La entrevistadora no da fecha de ese “descubrimiento”. Tiendo a suponer que AN se refiere a veinte años atrás, cuando, con el cambio de siglo, aparecieron múltiples casos de plombemia en Montevideo.
Me permito recordarle a Mizrahi y a Nario que la plombemia fue descubierta algunos milenios antes, por lo menos dos.
Hace dos mil años. Con el nombre de saturnismo, los romanos advirtieron que el plomo provocaba lo que hoy llamamos “enfermedad profesional” entre los mineros de metal tan maleable. Justamente, el saturnismo le permitió advertir a algunos arquitectos y constructores de entonces, que las cañerías de plomo no eran del todo confiables y Vitruvio, un arquitecto romano que trabajó en las aguas corrientes de Pompeya, por ejemplo, recomendaba otros materiales para el transporte de agua, menos maleables, es cierto que el plomo, pero más seguros (los que hoy llamaríamos “ecológicos”), como madera, bronce o cerámica.
Se sabía hace dos mil años, director, exdirector de ecología. No abuse.
El retroceso mental no es sólo suyo, sr. Nario. Cuando a principios del siglo XIX, en 1804, se instala agua corriente en la primera ciudad europea, Paisley, una ciudad satélite de Glasgow en Escocia, se volvió a usar plomo, pese a las advertencias del tiempo de los romanos. ¡La modernidad europea no se iba a guiar por verdades antiguas!
Se trató entonces de agua fría. Pero todo puede hacerse peor. Cuando a fines del s XIX “los adelantos de la comodidad” llevaron a instalar agua caliente en los hogares (ricos) se siguió usando plomo. Y allí sí, la plombemia levantó vuelo. En menos de medio siglo, el agua caliente se come cualquier caño de plomo. Es decir, nuestra modernidad occidental estuvo “fabricando” plombemia en su población, sobre todo, la más pudiente (al menos en un comienzo), hasta que, hace apenas unas décadas, se empezó a sustituir el plomo de cañería por hidrobrons o PVC (el PVC tiene similares falencias que el plomo, tal vez peores).

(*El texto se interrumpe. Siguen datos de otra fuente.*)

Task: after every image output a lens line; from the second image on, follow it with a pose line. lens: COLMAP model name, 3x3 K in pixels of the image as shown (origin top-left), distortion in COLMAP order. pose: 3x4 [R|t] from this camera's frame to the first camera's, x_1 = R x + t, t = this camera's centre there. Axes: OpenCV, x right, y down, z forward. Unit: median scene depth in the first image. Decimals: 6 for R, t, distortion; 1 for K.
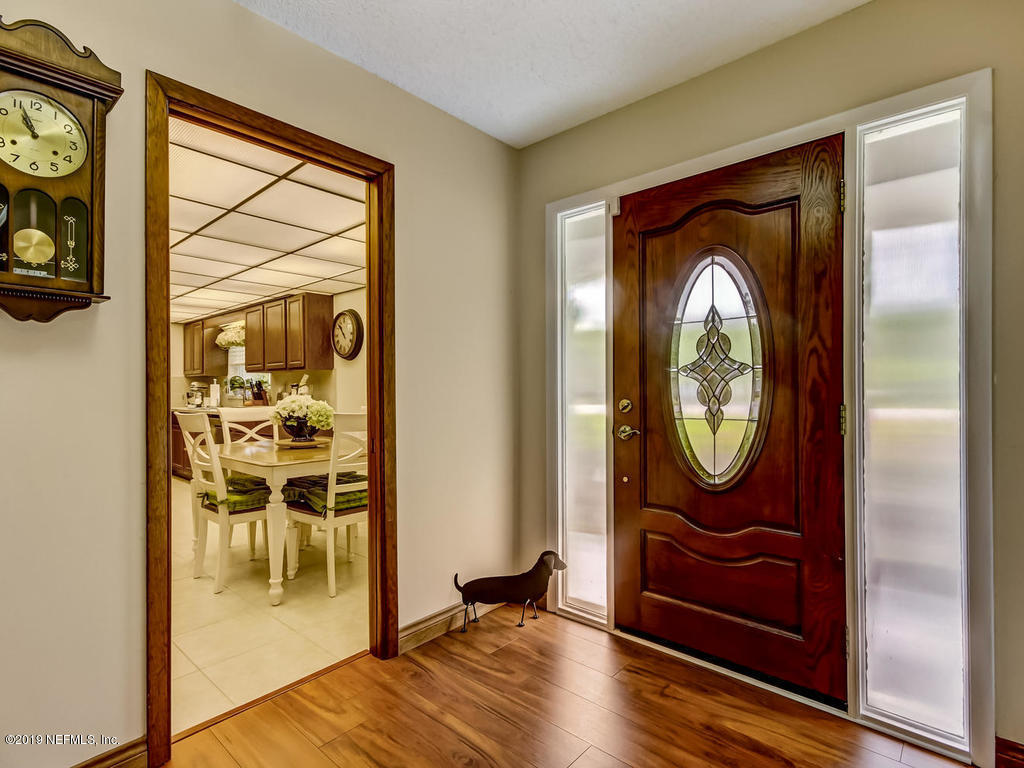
lens RADIAL K [[511.4, 0, 512.0], [0, 511.4, 384.0], [0, 0, 1]] dist [-0.002646, -0.000311]
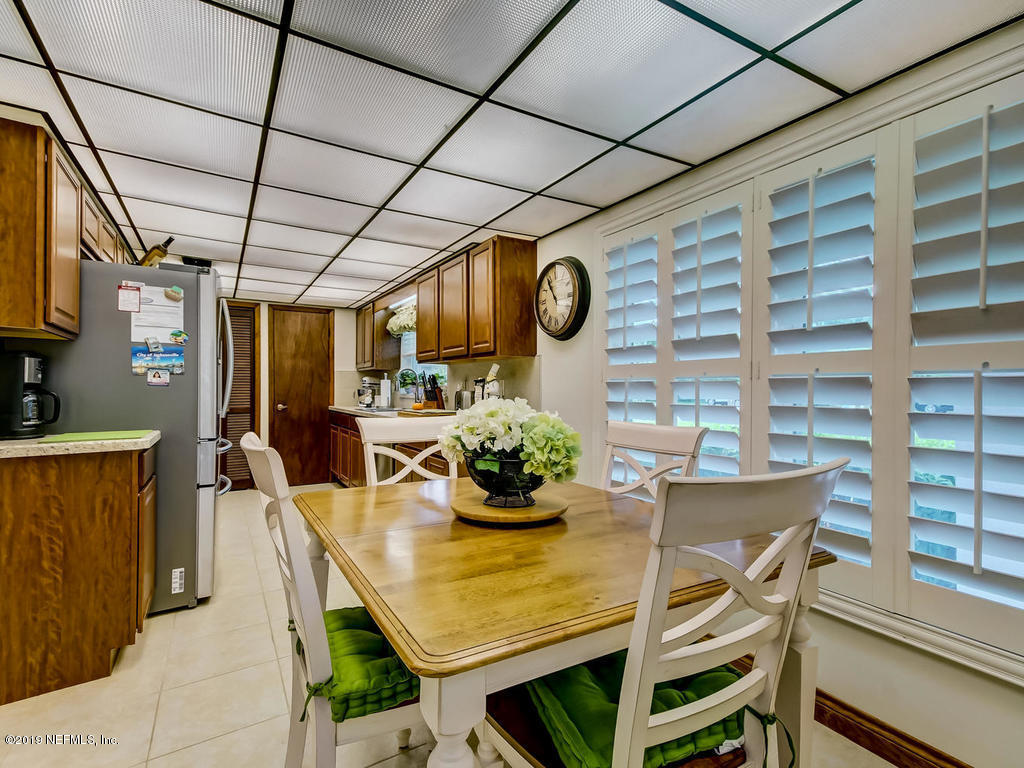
lens RADIAL K [[511.4, 0, 512.0], [0, 511.4, 384.0], [0, 0, 1]] dist [-0.002646, -0.000311]
pose [[0.949562, 0.010265, -0.313411, -0.175559], [-0.010460, 0.999945, 0.001060, 0.005898], [0.313405, 0.002272, 0.949617, 0.379465]]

De más está decir que el plomo no es comido por el agua sino por nosotros. Pero para los que tienen plombemia incorporada –un deteriorador del cerebro−, tal vez sea bueno subrayarlo.
La coartada presentada por Nario es falsa, penosa, atroz. Y es el argumento de la industria; cuando a principios del siglo XX se descubre que el aditivo de plomo agregado a la nafta mejora muchísimo su rendimiento, su explosividad, una médica estadounidense advirtió que el plomo (en forma de tetraetilo, TEP) emitido al aire a través de los caños de escape, generaría plombemia, y generalizada.
La industria automotriz negó y/o ignoró tal advertencia, médica. Y por medio siglo tuvimos la “maravilla” de la nafta con plomo. En la década del ’60, el daño era ya indisimulable. Al menos en el Primer Mundo. En la periferia planetaria se siguió usando nafta con plomo hasta terminar con las existencias de TEP. En Argentina, llevó un par de décadas. En Uruguay, unas tres, nada más. Treinta años usando venenos ya condenados. Pero “aprovechables”.
No es que no se sepa, sr. Nario. No hay
peor sordo que el que no quiere…
[1] por Ana M. Mizrahi, LaRed21, 25 julio 2018.